Records from a dataset:
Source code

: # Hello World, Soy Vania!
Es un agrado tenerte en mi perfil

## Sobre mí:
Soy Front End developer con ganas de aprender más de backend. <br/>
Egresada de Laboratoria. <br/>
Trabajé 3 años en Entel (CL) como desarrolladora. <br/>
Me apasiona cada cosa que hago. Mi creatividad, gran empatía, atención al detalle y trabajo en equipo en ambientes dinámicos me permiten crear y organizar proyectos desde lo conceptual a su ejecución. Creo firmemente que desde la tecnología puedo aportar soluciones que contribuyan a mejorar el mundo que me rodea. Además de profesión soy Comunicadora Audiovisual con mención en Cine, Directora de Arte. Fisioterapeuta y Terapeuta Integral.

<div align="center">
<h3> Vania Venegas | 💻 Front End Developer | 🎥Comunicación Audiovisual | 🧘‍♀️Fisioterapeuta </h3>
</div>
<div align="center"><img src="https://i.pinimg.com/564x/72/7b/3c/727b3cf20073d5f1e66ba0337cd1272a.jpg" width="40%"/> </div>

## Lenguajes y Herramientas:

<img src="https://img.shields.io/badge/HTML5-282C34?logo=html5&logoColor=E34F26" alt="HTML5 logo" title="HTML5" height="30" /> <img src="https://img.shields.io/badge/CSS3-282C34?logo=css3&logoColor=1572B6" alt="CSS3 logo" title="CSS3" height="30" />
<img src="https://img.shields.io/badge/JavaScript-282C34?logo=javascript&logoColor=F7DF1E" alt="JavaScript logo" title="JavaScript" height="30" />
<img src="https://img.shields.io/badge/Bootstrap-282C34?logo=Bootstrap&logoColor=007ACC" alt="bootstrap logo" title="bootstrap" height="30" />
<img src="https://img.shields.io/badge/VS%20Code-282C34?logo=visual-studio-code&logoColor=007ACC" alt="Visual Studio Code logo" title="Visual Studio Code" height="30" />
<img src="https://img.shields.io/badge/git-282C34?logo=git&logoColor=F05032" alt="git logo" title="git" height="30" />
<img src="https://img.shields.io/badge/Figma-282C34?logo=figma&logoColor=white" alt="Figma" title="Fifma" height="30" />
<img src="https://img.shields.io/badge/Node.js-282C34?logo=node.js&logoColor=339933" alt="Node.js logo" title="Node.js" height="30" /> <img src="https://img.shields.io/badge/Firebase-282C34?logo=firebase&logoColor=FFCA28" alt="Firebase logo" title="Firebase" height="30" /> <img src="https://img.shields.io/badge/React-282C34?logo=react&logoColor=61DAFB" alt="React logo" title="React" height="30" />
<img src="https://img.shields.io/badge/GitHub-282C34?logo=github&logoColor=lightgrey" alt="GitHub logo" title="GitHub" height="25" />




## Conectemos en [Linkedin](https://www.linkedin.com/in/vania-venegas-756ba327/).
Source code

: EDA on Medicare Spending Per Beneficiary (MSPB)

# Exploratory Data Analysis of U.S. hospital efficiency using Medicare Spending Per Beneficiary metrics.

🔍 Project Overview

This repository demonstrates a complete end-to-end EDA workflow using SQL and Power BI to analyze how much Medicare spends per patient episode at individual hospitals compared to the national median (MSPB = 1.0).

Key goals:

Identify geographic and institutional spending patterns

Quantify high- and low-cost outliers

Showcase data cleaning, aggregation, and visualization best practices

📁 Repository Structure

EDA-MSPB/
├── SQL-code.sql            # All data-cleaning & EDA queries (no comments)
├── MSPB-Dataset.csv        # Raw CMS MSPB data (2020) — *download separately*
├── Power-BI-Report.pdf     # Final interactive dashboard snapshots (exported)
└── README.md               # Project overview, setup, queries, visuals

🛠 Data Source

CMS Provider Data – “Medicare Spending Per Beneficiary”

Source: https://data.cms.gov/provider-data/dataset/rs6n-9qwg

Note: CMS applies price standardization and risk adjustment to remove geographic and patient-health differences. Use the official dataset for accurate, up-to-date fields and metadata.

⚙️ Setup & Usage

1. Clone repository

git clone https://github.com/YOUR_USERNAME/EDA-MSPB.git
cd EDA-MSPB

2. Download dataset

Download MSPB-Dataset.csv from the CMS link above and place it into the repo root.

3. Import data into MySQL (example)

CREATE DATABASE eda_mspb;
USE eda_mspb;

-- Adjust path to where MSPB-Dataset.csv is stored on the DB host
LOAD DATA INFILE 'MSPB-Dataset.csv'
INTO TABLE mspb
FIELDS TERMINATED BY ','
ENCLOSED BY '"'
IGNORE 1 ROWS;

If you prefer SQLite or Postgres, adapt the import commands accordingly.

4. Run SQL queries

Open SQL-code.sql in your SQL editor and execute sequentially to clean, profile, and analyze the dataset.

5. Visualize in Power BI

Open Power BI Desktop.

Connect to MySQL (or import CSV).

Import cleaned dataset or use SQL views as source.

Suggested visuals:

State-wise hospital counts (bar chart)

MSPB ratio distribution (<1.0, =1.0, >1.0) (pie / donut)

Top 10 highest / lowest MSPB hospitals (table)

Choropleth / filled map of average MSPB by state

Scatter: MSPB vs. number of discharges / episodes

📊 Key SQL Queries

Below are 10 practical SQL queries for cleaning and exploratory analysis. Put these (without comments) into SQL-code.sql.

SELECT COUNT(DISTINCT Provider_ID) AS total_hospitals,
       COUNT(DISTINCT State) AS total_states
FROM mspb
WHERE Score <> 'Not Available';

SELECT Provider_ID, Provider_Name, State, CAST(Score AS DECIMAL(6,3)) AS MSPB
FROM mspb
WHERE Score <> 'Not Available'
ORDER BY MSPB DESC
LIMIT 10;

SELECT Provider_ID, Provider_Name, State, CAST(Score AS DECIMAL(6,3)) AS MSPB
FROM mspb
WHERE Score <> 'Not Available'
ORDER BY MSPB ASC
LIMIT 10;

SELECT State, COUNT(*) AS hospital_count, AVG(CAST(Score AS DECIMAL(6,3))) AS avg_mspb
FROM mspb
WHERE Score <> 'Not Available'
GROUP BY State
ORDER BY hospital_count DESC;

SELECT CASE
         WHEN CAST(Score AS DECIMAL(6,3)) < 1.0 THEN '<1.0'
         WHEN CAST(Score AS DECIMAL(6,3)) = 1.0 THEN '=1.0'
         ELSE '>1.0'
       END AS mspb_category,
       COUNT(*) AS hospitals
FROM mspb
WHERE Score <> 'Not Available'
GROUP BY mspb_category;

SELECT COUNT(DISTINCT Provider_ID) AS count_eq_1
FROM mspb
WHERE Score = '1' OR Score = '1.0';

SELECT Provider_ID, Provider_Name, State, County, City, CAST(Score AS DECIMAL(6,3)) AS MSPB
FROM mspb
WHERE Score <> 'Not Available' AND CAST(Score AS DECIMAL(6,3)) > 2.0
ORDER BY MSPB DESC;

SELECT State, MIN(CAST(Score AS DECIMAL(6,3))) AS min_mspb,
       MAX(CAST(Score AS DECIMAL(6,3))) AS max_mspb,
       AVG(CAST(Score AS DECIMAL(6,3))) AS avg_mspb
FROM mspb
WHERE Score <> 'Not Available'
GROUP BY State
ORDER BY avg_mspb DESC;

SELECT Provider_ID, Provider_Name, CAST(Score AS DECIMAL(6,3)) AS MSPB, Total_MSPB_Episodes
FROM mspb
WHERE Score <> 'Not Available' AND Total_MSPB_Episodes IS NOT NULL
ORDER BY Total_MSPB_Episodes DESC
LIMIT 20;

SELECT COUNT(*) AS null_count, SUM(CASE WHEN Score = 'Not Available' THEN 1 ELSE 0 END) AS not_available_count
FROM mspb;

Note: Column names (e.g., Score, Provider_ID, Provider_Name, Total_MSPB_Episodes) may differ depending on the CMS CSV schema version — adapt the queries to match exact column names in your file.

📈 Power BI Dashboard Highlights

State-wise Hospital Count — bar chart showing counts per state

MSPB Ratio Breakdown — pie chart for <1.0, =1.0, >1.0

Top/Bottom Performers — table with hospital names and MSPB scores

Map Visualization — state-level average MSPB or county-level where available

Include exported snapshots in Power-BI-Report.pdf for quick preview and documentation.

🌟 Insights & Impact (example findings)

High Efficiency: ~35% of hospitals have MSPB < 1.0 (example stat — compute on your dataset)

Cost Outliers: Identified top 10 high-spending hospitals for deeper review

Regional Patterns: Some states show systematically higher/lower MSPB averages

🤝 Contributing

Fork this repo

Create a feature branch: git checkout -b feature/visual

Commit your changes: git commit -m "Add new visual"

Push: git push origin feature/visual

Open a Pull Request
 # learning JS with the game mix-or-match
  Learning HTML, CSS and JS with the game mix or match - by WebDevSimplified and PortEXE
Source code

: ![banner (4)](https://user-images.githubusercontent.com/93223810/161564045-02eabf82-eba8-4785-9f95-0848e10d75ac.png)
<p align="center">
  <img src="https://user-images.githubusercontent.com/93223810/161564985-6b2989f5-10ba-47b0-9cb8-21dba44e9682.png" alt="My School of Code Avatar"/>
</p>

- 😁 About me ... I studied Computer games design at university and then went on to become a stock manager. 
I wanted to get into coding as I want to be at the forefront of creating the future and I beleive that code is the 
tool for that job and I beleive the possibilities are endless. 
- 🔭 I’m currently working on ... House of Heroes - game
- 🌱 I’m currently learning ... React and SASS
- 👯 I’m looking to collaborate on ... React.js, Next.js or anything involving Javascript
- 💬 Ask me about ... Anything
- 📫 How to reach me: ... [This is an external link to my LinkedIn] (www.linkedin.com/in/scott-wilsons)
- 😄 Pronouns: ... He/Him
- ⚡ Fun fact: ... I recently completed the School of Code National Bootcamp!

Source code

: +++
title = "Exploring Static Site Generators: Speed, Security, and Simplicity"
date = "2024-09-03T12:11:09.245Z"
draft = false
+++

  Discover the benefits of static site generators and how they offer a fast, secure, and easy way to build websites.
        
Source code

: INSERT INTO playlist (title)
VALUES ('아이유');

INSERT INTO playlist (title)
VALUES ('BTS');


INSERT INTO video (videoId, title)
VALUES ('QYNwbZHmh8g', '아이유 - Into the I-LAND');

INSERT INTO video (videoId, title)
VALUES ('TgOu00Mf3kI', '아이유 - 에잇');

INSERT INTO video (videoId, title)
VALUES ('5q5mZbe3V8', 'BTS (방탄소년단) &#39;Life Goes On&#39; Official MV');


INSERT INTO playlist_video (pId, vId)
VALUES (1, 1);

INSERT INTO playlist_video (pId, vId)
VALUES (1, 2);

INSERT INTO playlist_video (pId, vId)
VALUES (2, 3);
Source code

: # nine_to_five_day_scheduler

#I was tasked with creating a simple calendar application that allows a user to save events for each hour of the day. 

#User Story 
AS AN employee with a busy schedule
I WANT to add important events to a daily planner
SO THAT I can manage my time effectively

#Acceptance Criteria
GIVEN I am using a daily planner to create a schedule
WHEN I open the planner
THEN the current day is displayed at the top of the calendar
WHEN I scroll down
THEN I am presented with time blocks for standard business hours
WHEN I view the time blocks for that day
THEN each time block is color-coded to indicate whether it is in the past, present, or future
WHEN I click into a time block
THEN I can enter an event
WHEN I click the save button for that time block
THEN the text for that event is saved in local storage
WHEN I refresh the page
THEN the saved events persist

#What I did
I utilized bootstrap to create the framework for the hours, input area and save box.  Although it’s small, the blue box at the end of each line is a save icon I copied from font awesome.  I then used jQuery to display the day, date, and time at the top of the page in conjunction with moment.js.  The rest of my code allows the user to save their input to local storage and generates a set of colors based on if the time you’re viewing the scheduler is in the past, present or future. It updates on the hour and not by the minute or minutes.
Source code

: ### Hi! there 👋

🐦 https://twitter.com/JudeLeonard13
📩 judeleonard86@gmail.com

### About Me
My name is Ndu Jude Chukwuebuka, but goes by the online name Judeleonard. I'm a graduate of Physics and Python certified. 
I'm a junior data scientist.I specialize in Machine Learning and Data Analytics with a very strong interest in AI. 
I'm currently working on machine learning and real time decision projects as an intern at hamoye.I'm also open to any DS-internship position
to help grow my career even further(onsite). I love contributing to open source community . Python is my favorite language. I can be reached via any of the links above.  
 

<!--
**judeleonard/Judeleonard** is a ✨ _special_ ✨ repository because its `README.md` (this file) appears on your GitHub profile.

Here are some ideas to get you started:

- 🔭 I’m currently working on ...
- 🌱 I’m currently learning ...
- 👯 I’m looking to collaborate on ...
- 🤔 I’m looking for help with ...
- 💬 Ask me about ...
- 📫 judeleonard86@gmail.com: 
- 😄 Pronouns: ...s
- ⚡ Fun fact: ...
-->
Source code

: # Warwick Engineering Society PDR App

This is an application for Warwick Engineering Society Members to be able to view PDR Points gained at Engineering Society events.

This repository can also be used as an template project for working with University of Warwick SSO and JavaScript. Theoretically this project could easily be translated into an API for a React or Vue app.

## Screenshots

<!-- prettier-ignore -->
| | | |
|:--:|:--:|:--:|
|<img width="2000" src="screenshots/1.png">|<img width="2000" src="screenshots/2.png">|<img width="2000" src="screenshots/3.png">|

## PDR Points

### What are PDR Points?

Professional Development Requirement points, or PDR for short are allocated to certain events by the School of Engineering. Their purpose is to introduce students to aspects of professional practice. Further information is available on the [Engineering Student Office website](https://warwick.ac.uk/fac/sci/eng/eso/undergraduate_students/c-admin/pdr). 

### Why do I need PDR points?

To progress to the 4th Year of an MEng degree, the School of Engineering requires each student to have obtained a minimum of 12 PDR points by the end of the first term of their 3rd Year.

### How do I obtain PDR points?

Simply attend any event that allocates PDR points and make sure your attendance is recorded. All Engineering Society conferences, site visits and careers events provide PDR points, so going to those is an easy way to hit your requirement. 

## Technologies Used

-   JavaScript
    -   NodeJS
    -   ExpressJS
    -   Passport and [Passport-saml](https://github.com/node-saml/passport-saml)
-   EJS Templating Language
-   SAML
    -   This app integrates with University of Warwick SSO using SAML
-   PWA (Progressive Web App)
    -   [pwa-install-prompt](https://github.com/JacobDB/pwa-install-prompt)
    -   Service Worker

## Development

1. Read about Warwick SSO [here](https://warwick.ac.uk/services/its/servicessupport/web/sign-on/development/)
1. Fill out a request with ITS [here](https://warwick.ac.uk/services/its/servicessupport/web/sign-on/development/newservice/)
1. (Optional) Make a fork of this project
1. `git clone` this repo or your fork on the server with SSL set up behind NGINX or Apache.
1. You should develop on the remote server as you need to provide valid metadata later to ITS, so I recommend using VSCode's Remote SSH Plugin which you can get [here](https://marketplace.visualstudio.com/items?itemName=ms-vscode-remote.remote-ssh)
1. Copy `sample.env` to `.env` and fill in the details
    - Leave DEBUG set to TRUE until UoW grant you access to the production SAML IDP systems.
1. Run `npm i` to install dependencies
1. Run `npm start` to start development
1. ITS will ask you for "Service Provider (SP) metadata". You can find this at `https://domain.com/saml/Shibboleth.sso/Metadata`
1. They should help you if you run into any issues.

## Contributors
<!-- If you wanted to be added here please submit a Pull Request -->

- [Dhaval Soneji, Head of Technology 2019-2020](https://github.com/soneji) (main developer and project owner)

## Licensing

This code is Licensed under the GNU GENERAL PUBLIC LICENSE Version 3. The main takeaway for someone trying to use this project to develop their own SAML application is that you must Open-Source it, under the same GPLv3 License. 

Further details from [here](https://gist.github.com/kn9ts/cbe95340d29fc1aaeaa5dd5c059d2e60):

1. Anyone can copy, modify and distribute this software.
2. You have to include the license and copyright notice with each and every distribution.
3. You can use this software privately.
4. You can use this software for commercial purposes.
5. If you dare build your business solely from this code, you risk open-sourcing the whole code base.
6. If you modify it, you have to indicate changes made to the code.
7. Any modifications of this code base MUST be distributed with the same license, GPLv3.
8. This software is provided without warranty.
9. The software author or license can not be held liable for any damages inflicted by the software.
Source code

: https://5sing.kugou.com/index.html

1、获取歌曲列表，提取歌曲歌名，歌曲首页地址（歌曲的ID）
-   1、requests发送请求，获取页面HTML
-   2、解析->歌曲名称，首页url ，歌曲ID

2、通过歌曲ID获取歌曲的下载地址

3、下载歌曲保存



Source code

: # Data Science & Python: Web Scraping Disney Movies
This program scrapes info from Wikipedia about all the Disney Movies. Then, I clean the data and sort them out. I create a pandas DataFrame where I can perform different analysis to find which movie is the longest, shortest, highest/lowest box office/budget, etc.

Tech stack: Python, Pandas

**DIRECTIONS FOR THIS TASK:** Look back at the entries above and repeat, unchanged, every line from the line holding "to install dependencies" through the line holding "2. You have".

**YOUR SOLUTION:**
1. Run `npm i` to install dependencies
1. Run `npm start` to start development
1. ITS will ask you for "Service Provider (SP) metadata". You can find this at `https://domain.com/saml/Shibboleth.sso/Metadata`
1. They should help you if you run into any issues.

## Contributors
<!-- If you wanted to be added here please submit a Pull Request -->

- [Dhaval Soneji, Head of Technology 2019-2020](https://github.com/soneji) (main developer and project owner)

## Licensing

This code is Licensed under the GNU GENERAL PUBLIC LICENSE Version 3. The main takeaway for someone trying to use this project to develop their own SAML application is that you must Open-Source it, under the same GPLv3 License. 

Further details from [here](https://gist.github.com/kn9ts/cbe95340d29fc1aaeaa5dd5c059d2e60):

1. Anyone can copy, modify and distribute this software.
2. You have to include the license and copyright notice with each and every distribution.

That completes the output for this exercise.